MATERIALS PROVIDED -

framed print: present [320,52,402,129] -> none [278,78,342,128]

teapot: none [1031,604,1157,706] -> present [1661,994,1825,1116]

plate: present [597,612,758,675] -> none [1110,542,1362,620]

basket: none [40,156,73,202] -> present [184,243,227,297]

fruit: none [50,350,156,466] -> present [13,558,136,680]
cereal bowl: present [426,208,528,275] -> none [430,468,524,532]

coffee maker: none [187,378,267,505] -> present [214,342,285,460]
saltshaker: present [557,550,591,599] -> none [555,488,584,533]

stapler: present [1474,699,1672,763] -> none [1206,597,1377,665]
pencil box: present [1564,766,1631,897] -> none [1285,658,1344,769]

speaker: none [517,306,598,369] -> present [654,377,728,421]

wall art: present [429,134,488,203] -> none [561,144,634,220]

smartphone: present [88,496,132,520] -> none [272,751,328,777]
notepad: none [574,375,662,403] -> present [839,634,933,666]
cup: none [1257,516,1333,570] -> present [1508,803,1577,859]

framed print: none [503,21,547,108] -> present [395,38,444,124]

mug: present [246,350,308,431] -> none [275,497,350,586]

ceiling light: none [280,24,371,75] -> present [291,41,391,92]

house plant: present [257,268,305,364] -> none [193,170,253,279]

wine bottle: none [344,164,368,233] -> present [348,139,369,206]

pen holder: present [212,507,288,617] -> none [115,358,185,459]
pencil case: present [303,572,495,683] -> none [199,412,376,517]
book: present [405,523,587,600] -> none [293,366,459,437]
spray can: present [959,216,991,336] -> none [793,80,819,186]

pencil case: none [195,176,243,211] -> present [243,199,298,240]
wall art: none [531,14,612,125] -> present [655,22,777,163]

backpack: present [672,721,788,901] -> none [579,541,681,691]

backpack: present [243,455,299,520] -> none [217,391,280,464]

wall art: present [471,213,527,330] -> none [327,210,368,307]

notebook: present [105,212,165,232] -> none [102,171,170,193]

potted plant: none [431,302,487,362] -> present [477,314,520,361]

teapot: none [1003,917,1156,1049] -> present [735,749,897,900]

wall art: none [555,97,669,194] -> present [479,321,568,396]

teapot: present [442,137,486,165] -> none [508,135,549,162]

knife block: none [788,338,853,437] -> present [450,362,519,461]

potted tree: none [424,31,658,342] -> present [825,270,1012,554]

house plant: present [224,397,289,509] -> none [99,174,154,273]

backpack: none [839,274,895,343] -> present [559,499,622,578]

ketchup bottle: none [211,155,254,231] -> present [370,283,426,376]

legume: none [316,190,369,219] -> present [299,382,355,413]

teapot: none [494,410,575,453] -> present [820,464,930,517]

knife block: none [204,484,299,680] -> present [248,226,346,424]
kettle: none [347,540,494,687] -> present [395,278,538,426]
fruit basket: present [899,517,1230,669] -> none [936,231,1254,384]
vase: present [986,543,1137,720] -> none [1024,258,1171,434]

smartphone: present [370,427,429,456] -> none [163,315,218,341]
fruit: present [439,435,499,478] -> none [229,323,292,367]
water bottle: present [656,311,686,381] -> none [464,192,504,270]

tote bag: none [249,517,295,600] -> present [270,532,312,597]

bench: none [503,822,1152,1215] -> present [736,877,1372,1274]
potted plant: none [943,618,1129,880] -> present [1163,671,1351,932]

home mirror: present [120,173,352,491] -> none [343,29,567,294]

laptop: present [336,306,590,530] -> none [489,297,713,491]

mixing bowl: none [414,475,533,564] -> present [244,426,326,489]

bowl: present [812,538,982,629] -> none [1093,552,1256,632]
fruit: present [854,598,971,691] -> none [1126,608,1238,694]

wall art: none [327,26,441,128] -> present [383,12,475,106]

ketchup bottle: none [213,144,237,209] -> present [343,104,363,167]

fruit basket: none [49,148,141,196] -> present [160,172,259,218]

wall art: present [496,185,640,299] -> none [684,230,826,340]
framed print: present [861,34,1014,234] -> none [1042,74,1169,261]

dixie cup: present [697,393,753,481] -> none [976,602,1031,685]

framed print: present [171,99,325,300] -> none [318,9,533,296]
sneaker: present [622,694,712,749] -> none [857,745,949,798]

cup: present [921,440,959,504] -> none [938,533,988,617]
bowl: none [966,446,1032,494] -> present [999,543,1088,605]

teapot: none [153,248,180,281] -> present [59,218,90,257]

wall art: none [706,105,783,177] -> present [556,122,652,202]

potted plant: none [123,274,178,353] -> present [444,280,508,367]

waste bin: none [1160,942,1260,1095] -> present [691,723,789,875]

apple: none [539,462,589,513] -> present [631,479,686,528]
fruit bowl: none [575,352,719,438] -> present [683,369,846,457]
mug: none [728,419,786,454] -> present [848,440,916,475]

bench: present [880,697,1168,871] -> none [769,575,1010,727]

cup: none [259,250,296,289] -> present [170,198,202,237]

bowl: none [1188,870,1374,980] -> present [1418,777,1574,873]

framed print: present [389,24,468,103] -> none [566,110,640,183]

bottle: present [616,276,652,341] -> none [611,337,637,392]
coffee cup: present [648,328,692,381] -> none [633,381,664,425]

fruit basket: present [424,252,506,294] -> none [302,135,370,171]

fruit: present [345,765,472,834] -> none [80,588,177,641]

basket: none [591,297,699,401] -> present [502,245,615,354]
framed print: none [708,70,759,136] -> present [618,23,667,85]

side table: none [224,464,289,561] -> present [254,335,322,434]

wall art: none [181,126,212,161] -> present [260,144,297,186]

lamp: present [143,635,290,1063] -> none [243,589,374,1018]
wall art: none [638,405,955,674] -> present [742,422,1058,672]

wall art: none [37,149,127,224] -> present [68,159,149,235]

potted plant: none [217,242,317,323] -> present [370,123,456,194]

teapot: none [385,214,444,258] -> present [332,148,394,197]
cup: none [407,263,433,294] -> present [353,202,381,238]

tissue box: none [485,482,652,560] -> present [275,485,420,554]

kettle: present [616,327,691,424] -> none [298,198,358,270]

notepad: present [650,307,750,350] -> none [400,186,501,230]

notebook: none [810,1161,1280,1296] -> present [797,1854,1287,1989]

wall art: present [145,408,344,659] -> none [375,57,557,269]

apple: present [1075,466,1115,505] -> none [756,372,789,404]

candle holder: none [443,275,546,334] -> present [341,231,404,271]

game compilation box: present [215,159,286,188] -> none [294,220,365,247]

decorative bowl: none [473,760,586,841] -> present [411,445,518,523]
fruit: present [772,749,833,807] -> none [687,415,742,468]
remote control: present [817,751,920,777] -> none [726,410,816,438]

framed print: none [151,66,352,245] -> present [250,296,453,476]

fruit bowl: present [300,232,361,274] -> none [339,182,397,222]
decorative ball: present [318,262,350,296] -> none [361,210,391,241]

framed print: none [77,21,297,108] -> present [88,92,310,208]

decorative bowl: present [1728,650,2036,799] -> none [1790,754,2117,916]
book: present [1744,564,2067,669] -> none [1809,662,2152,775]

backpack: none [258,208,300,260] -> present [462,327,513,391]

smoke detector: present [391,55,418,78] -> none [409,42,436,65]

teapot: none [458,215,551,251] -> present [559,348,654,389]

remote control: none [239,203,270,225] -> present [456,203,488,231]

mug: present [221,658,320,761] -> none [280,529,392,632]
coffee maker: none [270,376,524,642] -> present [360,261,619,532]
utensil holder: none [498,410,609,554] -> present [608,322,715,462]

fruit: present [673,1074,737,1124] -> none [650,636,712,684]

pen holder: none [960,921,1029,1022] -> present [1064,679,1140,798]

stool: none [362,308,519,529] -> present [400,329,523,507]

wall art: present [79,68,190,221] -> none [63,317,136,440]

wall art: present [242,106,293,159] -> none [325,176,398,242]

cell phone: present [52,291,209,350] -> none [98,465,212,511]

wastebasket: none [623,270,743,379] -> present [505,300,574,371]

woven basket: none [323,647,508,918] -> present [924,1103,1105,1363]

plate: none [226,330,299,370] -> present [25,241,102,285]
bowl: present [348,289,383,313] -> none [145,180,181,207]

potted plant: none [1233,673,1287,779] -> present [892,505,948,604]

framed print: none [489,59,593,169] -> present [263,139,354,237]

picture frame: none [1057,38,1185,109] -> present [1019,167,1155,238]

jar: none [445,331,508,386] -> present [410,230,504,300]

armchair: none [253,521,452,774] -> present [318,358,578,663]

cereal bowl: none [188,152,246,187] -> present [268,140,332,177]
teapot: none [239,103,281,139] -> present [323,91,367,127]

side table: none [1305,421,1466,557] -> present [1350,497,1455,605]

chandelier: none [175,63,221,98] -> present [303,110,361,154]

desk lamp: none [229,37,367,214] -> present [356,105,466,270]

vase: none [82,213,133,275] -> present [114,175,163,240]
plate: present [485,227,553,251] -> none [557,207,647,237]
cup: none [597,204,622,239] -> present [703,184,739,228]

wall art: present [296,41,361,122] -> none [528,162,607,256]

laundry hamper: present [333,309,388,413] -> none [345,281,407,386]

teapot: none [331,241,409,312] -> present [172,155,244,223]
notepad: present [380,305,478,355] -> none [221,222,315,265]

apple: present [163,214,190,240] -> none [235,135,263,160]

TASK OBJECTIVE - Beginning with the line that contains "fruit: present [673,1074,737,1124]", output each line of the listing above through the last one, exactly and with nothing added.

SOLUTION TO THIS TASK -
fruit: present [673,1074,737,1124] -> none [650,636,712,684]

pen holder: none [960,921,1029,1022] -> present [1064,679,1140,798]

stool: none [362,308,519,529] -> present [400,329,523,507]

wall art: present [79,68,190,221] -> none [63,317,136,440]

wall art: present [242,106,293,159] -> none [325,176,398,242]

cell phone: present [52,291,209,350] -> none [98,465,212,511]

wastebasket: none [623,270,743,379] -> present [505,300,574,371]

woven basket: none [323,647,508,918] -> present [924,1103,1105,1363]

plate: none [226,330,299,370] -> present [25,241,102,285]
bowl: present [348,289,383,313] -> none [145,180,181,207]

potted plant: none [1233,673,1287,779] -> present [892,505,948,604]

framed print: none [489,59,593,169] -> present [263,139,354,237]

picture frame: none [1057,38,1185,109] -> present [1019,167,1155,238]

jar: none [445,331,508,386] -> present [410,230,504,300]

armchair: none [253,521,452,774] -> present [318,358,578,663]

cereal bowl: none [188,152,246,187] -> present [268,140,332,177]
teapot: none [239,103,281,139] -> present [323,91,367,127]

side table: none [1305,421,1466,557] -> present [1350,497,1455,605]

chandelier: none [175,63,221,98] -> present [303,110,361,154]

desk lamp: none [229,37,367,214] -> present [356,105,466,270]

vase: none [82,213,133,275] -> present [114,175,163,240]
plate: present [485,227,553,251] -> none [557,207,647,237]
cup: none [597,204,622,239] -> present [703,184,739,228]

wall art: present [296,41,361,122] -> none [528,162,607,256]

laundry hamper: present [333,309,388,413] -> none [345,281,407,386]

teapot: none [331,241,409,312] -> present [172,155,244,223]
notepad: present [380,305,478,355] -> none [221,222,315,265]

apple: present [163,214,190,240] -> none [235,135,263,160]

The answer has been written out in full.